Instructions for the task :: From the entries below, retype only the lines from the one with "This hardening guide is" through the one with "user and group", exactly as written.

(Plain-text document sources)
******************************

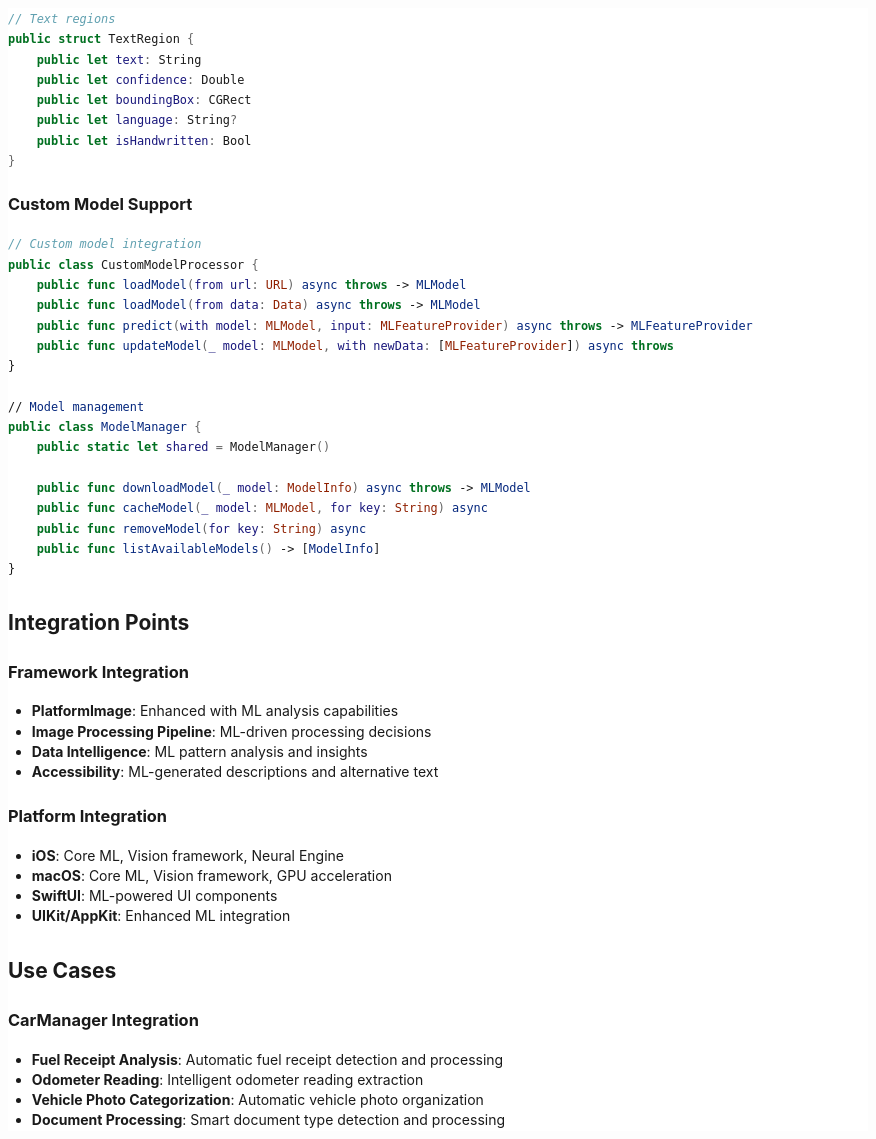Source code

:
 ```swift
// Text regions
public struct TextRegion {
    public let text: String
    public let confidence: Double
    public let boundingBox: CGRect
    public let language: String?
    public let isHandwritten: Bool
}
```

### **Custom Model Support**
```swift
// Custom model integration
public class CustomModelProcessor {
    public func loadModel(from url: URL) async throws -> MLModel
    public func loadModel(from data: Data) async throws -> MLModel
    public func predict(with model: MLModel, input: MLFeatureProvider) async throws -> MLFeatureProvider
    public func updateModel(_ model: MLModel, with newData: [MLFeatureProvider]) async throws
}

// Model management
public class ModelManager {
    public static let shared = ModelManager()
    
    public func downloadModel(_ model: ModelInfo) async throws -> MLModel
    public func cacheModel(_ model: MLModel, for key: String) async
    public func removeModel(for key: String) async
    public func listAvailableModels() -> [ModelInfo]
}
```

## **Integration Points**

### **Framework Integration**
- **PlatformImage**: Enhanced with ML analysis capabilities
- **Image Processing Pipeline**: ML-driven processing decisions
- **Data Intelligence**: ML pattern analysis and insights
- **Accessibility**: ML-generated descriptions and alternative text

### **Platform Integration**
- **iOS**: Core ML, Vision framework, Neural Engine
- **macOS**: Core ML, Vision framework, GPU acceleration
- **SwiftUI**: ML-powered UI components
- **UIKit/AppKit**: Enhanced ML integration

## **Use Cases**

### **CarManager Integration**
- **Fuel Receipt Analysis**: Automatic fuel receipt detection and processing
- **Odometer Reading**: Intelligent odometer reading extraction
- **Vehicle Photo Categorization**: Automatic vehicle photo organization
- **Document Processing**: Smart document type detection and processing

******************************

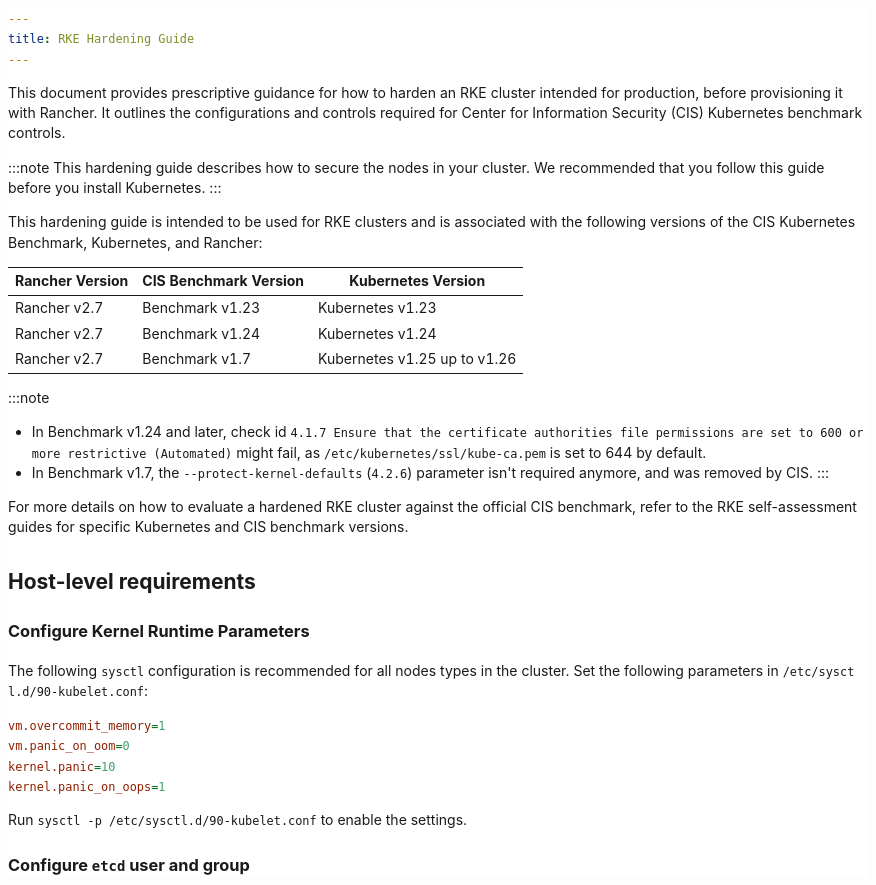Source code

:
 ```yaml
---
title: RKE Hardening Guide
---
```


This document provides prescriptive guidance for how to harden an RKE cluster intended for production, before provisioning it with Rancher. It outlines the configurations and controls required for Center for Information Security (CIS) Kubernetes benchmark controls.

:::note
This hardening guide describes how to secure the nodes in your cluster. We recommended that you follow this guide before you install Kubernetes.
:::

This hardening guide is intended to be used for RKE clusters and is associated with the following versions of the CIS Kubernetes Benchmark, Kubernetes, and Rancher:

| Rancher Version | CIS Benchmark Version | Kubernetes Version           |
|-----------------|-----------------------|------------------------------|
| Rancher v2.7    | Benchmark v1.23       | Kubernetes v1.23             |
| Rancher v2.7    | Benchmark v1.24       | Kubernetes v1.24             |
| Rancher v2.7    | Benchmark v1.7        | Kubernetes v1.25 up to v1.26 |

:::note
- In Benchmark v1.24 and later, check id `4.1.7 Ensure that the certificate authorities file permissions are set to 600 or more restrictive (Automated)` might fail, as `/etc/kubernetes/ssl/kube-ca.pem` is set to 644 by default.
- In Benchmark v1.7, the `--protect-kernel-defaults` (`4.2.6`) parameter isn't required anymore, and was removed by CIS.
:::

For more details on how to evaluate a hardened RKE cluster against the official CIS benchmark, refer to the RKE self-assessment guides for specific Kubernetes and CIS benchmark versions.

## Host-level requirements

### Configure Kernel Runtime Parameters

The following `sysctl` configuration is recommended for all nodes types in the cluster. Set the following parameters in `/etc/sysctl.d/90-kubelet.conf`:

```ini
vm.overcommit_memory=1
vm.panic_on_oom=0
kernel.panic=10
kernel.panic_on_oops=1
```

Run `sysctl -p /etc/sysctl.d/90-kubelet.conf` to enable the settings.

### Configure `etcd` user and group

******************************

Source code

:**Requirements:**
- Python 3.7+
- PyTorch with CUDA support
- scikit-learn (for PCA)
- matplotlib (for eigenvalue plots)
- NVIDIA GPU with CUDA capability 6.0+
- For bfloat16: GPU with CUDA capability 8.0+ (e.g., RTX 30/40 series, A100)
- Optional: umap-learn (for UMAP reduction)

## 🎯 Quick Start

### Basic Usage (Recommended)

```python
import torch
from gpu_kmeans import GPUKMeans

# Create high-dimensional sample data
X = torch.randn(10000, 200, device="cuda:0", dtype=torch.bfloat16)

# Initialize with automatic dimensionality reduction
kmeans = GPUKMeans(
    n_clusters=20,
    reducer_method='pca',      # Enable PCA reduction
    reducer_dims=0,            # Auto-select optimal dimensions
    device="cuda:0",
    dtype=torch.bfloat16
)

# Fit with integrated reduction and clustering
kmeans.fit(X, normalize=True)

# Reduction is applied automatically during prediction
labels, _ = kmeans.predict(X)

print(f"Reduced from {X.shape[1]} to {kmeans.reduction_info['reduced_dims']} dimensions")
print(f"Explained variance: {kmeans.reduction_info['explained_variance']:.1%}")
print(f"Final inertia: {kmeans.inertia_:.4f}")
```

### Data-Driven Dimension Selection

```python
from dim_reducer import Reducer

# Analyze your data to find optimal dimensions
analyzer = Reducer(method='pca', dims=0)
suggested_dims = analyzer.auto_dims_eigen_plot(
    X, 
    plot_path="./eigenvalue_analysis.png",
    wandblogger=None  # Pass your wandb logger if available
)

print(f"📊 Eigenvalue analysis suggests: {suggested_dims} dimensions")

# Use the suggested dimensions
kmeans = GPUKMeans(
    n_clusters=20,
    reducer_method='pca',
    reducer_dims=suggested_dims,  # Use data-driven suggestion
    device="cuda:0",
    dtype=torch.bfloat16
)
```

******************************

Task output ::
This hardening guide is intended to be used for RKE clusters and is associated with the following versions of the CIS Kubernetes Benchmark, Kubernetes, and Rancher:

| Rancher Version | CIS Benchmark Version | Kubernetes Version           |
|-----------------|-----------------------|------------------------------|
| Rancher v2.7    | Benchmark v1.23       | Kubernetes v1.23             |
| Rancher v2.7    | Benchmark v1.24       | Kubernetes v1.24             |
| Rancher v2.7    | Benchmark v1.7        | Kubernetes v1.25 up to v1.26 |

:::note
- In Benchmark v1.24 and later, check id `4.1.7 Ensure that the certificate authorities file permissions are set to 600 or more restrictive (Automated)` might fail, as `/etc/kubernetes/ssl/kube-ca.pem` is set to 644 by default.
- In Benchmark v1.7, the `--protect-kernel-defaults` (`4.2.6`) parameter isn't required anymore, and was removed by CIS.
:::

For more details on how to evaluate a hardened RKE cluster against the official CIS benchmark, refer to the RKE self-assessment guides for specific Kubernetes and CIS benchmark versions.

## Host-level requirements

### Configure Kernel Runtime Parameters

The following `sysctl` configuration is recommended for all nodes types in the cluster. Set the following parameters in `/etc/sysctl.d/90-kubelet.conf`:

```ini
vm.overcommit_memory=1
vm.panic_on_oom=0
kernel.panic=10
kernel.panic_on_oops=1
```

Run `sysctl -p /etc/sysctl.d/90-kubelet.conf` to enable the settings.

### Configure `etcd` user and group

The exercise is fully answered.